**RECORD LIST:**

######

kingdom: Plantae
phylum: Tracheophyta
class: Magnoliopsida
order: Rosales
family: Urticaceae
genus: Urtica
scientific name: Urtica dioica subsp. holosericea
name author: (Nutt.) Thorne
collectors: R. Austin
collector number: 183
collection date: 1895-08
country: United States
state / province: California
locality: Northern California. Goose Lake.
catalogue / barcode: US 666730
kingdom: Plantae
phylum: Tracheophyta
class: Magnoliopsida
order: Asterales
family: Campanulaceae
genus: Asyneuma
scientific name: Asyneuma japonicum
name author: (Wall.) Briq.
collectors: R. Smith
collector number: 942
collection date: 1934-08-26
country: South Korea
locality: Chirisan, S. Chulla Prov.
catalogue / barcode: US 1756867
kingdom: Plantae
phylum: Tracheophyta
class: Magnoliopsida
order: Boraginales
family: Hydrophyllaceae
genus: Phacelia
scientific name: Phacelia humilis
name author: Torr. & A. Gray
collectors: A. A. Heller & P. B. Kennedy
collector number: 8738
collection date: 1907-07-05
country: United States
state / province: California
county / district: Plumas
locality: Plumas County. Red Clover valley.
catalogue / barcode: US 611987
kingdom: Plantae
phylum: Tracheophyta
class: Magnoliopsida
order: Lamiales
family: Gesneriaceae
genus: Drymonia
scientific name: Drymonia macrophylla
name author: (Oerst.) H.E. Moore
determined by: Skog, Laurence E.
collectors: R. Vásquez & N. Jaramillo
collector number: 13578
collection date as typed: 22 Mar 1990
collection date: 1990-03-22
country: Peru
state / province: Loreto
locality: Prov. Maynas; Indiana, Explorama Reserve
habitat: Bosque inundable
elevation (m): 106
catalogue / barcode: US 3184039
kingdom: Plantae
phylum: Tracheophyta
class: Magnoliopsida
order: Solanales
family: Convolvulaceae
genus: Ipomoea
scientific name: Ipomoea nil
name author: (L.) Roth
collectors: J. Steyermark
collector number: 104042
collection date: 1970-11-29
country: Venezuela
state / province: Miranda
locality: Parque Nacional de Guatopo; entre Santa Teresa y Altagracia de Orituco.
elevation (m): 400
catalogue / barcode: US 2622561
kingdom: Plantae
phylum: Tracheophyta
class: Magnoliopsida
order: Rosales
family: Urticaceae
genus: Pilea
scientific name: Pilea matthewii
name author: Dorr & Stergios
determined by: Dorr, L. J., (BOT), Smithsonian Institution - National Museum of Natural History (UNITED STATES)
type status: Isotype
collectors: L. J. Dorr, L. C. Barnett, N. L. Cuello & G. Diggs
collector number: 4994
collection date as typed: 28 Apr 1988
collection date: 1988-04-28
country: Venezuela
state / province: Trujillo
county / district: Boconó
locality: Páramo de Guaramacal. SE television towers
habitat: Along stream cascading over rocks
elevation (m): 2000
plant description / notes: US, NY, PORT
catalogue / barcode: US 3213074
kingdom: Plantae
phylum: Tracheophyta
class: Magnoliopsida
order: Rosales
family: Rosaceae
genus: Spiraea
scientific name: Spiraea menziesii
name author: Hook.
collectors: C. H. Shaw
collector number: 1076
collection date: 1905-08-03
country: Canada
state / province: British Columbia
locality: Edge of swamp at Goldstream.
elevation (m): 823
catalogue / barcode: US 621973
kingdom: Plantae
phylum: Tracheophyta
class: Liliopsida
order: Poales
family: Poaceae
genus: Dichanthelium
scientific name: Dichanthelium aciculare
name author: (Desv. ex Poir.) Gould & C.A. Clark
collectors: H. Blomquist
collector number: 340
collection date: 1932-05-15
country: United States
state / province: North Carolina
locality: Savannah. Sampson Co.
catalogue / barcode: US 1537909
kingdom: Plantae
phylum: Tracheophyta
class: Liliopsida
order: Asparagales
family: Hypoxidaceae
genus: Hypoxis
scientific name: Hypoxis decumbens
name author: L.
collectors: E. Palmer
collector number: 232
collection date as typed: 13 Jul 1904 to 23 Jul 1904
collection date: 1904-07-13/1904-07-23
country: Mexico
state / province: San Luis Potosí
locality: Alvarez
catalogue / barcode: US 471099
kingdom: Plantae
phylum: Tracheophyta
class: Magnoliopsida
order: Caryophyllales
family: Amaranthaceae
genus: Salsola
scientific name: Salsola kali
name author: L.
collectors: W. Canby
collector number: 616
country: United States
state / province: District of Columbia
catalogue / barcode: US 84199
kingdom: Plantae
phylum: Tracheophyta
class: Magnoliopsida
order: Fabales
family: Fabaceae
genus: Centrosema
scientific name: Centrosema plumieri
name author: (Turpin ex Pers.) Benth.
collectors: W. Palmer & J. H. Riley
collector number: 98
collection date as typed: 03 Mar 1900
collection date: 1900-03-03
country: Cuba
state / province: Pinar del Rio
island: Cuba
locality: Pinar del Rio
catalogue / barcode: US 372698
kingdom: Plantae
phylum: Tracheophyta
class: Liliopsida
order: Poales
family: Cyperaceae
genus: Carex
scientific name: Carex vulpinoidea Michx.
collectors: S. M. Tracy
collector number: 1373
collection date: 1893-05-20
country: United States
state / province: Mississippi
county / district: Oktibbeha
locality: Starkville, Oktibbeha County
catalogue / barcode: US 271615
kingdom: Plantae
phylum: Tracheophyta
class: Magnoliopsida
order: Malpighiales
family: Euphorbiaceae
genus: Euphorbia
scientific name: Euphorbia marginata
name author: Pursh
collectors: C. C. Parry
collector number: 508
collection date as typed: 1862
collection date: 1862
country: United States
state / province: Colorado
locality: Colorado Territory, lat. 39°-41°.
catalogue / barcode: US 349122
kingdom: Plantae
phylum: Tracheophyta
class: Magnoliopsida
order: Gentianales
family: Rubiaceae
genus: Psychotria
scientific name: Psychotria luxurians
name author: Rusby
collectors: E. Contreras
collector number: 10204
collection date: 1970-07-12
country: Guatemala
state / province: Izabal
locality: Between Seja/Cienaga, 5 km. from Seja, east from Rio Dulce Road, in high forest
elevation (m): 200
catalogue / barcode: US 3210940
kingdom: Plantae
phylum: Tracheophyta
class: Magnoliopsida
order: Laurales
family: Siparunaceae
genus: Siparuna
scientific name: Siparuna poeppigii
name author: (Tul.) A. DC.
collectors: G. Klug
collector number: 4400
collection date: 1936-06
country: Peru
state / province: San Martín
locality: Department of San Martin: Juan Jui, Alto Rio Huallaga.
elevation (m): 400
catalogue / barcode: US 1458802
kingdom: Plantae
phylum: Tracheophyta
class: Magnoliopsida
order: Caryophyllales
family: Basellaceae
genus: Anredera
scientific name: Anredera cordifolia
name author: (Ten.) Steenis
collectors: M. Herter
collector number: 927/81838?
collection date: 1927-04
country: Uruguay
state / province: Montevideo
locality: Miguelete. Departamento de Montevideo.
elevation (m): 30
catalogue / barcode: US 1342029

######

**REQUIRED WORK:**
Present the lines above as a numbered list, leaving out any blank lines.

**RESPONSE:**
1. kingdom: Plantae
2. phylum: Tracheophyta
3. class: Magnoliopsida
4. order: Rosales
5. family: Urticaceae
6. genus: Urtica
7. scientific name: Urtica dioica subsp. holosericea
8. name author: (Nutt.) Thorne
9. collectors: R. Austin
10. collector number: 183
11. collection date: 1895-08
12. country: United States
13. state / province: California
14. locality: Northern California. Goose Lake.
15. catalogue / barcode: US 666730
16. kingdom: Plantae
17. phylum: Tracheophyta
18. class: Magnoliopsida
19. order: Asterales
20. family: Campanulaceae
21. genus: Asyneuma
22. scientific name: Asyneuma japonicum
23. name author: (Wall.) Briq.
24. collectors: R. Smith
25. collector number: 942
26. collection date: 1934-08-26
27. country: South Korea
28. locality: Chirisan, S. Chulla Prov.
29. catalogue / barcode: US 1756867
30. kingdom: Plantae
31. phylum: Tracheophyta
32. class: Magnoliopsida
33. order: Boraginales
34. family: Hydrophyllaceae
35. genus: Phacelia
36. scientific name: Phacelia humilis
37. name author: Torr. & A. Gray
38. collectors: A. A. Heller & P. B. Kennedy
39. collector number: 8738
40. collection date: 1907-07-05
41. country: United States
42. state / province: California
43. county / district: Plumas
44. locality: Plumas County. Red Clover valley.
45. catalogue / barcode: US 611987
46. kingdom: Plantae
47. phylum: Tracheophyta
48. class: Magnoliopsida
49. order: Lamiales
50. family: Gesneriaceae
51. genus: Drymonia
52. scientific name: Drymonia macrophylla
53. name author: (Oerst.) H.E. Moore
54. determined by: Skog, Laurence E.
55. collectors: R. Vásquez & N. Jaramillo
56. collector number: 13578
57. collection date as typed: 22 Mar 1990
58. collection date: 1990-03-22
59. country: Peru
60. state / province: Loreto
61. locality: Prov. Maynas; Indiana, Explorama Reserve
62. habitat: Bosque inundable
63. elevation (m): 106
64. catalogue / barcode: US 3184039
65. kingdom: Plantae
66. phylum: Tracheophyta
67. class: Magnoliopsida
68. order: Solanales
69. family: Convolvulaceae
70. genus: Ipomoea
71. scientific name: Ipomoea nil
72. name author: (L.) Roth
73. collectors: J. Steyermark
74. collector number: 104042
75. collection date: 1970-11-29
76. country: Venezuela
77. state / province: Miranda
78. locality: Parque Nacional de Guatopo; entre Santa Teresa y Altagracia de Orituco.
79. elevation (m): 400
80. catalogue / barcode: US 2622561
81. kingdom: Plantae
82. phylum: Tracheophyta
83. class: Magnoliopsida
84. order: Rosales
85. family: Urticaceae
86. genus: Pilea
87. scientific name: Pilea matthewii
88. name author: Dorr & Stergios
89. determined by: Dorr, L. J., (BOT), Smithsonian Institution - National Museum of Natural History (UNITED STATES)
90. type status: Isotype
91. collectors: L. J. Dorr, L. C. Barnett, N. L. Cuello & G. Diggs
92. collector number: 4994
93. collection date as typed: 28 Apr 1988
94. collection date: 1988-04-28
95. country: Venezuela
96. state / province: Trujillo
97. county / district: Boconó
98. locality: Páramo de Guaramacal. SE television towers
99. habitat: Along stream cascading over rocks
100. elevation (m): 2000
101. plant description / notes: US, NY, PORT
102. catalogue / barcode: US 3213074
103. kingdom: Plantae
104. phylum: Tracheophyta
105. class: Magnoliopsida
106. order: Rosales
107. family: Rosaceae
108. genus: Spiraea
109. scientific name: Spiraea menziesii
110. name author: Hook.
111. collectors: C. H. Shaw
112. collector number: 1076
113. collection date: 1905-08-03
114. country: Canada
115. state / province: British Columbia
116. locality: Edge of swamp at Goldstream.
117. elevation (m): 823
118. catalogue / barcode: US 621973
119. kingdom: Plantae
120. phylum: Tracheophyta
121. class: Liliopsida
122. order: Poales
123. family: Poaceae
124. genus: Dichanthelium
125. scientific name: Dichanthelium aciculare
126. name author: (Desv. ex Poir.) Gould & C.A. Clark
127. collectors: H. Blomquist
128. collector number: 340
129. collection date: 1932-05-15
130. country: United States
131. state / province: North Carolina
132. locality: Savannah. Sampson Co.
133. catalogue / barcode: US 1537909
134. kingdom: Plantae
135. phylum: Tracheophyta
136. class: Liliopsida
137. order: Asparagales
138. family: Hypoxidaceae
139. genus: Hypoxis
140. scientific name: Hypoxis decumbens
141. name author: L.
142. collectors: E. Palmer
143. collector number: 232
144. collection date as typed: 13 Jul 1904 to 23 Jul 1904
145. collection date: 1904-07-13/1904-07-23
146. country: Mexico
147. state / province: San Luis Potosí
148. locality: Alvarez
149. catalogue / barcode: US 471099
150. kingdom: Plantae
151. phylum: Tracheophyta
152. class: Magnoliopsida
153. order: Caryophyllales
154. family: Amaranthaceae
155. genus: Salsola
156. scientific name: Salsola kali
157. name author: L.
158. collectors: W. Canby
159. collector number: 616
160. country: United States
161. state / province: District of Columbia
162. catalogue / barcode: US 84199
163. kingdom: Plantae
164. phylum: Tracheophyta
165. class: Magnoliopsida
166. order: Fabales
167. family: Fabaceae
168. genus: Centrosema
169. scientific name: Centrosema plumieri
170. name author: (Turpin ex Pers.) Benth.
171. collectors: W. Palmer & J. H. Riley
172. collector number: 98
173. collection date as typed: 03 Mar 1900
174. collection date: 1900-03-03
175. country: Cuba
176. state / province: Pinar del Rio
177. island: Cuba
178. locality: Pinar del Rio
179. catalogue / barcode: US 372698
180. kingdom: Plantae
181. phylum: Tracheophyta
182. class: Liliopsida
183. order: Poales
184. family: Cyperaceae
185. genus: Carex
186. scientific name: Carex vulpinoidea Michx.
187. collectors: S. M. Tracy
188. collector number: 1373
189. collection date: 1893-05-20
190. country: United States
191. state / province: Mississippi
192. county / district: Oktibbeha
193. locality: Starkville, Oktibbeha County
194. catalogue / barcode: US 271615
195. kingdom: Plantae
196. phylum: Tracheophyta
197. class: Magnoliopsida
198. order: Malpighiales
199. family: Euphorbiaceae
200. genus: Euphorbia
201. scientific name: Euphorbia marginata
202. name author: Pursh
203. collectors: C. C. Parry
204. collector number: 508
205. collection date as typed: 1862
206. collection date: 1862
207. country: United States
208. state / province: Colorado
209. locality: Colorado Territory, lat. 39°-41°.
210. catalogue / barcode: US 349122
211. kingdom: Plantae
212. phylum: Tracheophyta
213. class: Magnoliopsida
214. order: Gentianales
215. family: Rubiaceae
216. genus: Psychotria
217. scientific name: Psychotria luxurians
218. name author: Rusby
219. collectors: E. Contreras
220. collector number: 10204
221. collection date: 1970-07-12
222. country: Guatemala
223. state / province: Izabal
224. locality: Between Seja/Cienaga, 5 km. from Seja, east from Rio Dulce Road, in high forest
225. elevation (m): 200
226. catalogue / barcode: US 3210940
227. kingdom: Plantae
228. phylum: Tracheophyta
229. class: Magnoliopsida
230. order: Laurales
231. family: Siparunaceae
232. genus: Siparuna
233. scientific name: Siparuna poeppigii
234. name author: (Tul.) A. DC.
235. collectors: G. Klug
236. collector number: 4400
237. collection date: 1936-06
238. country: Peru
239. state / province: San Martín
240. locality: Department of San Martin: Juan Jui, Alto Rio Huallaga.
241. elevation (m): 400
242. catalogue / barcode: US 1458802
243. kingdom: Plantae
244. phylum: Tracheophyta
245. class: Magnoliopsida
246. order: Caryophyllales
247. family: Basellaceae
248. genus: Anredera
249. scientific name: Anredera cordifolia
250. name author: (Ten.) Steenis
251. collectors: M. Herter
252. collector number: 927/81838?
253. collection date: 1927-04
254. country: Uruguay
255. state / province: Montevideo
256. locality: Miguelete. Departamento de Montevideo.
257. elevation (m): 30
258. catalogue / barcode: US 1342029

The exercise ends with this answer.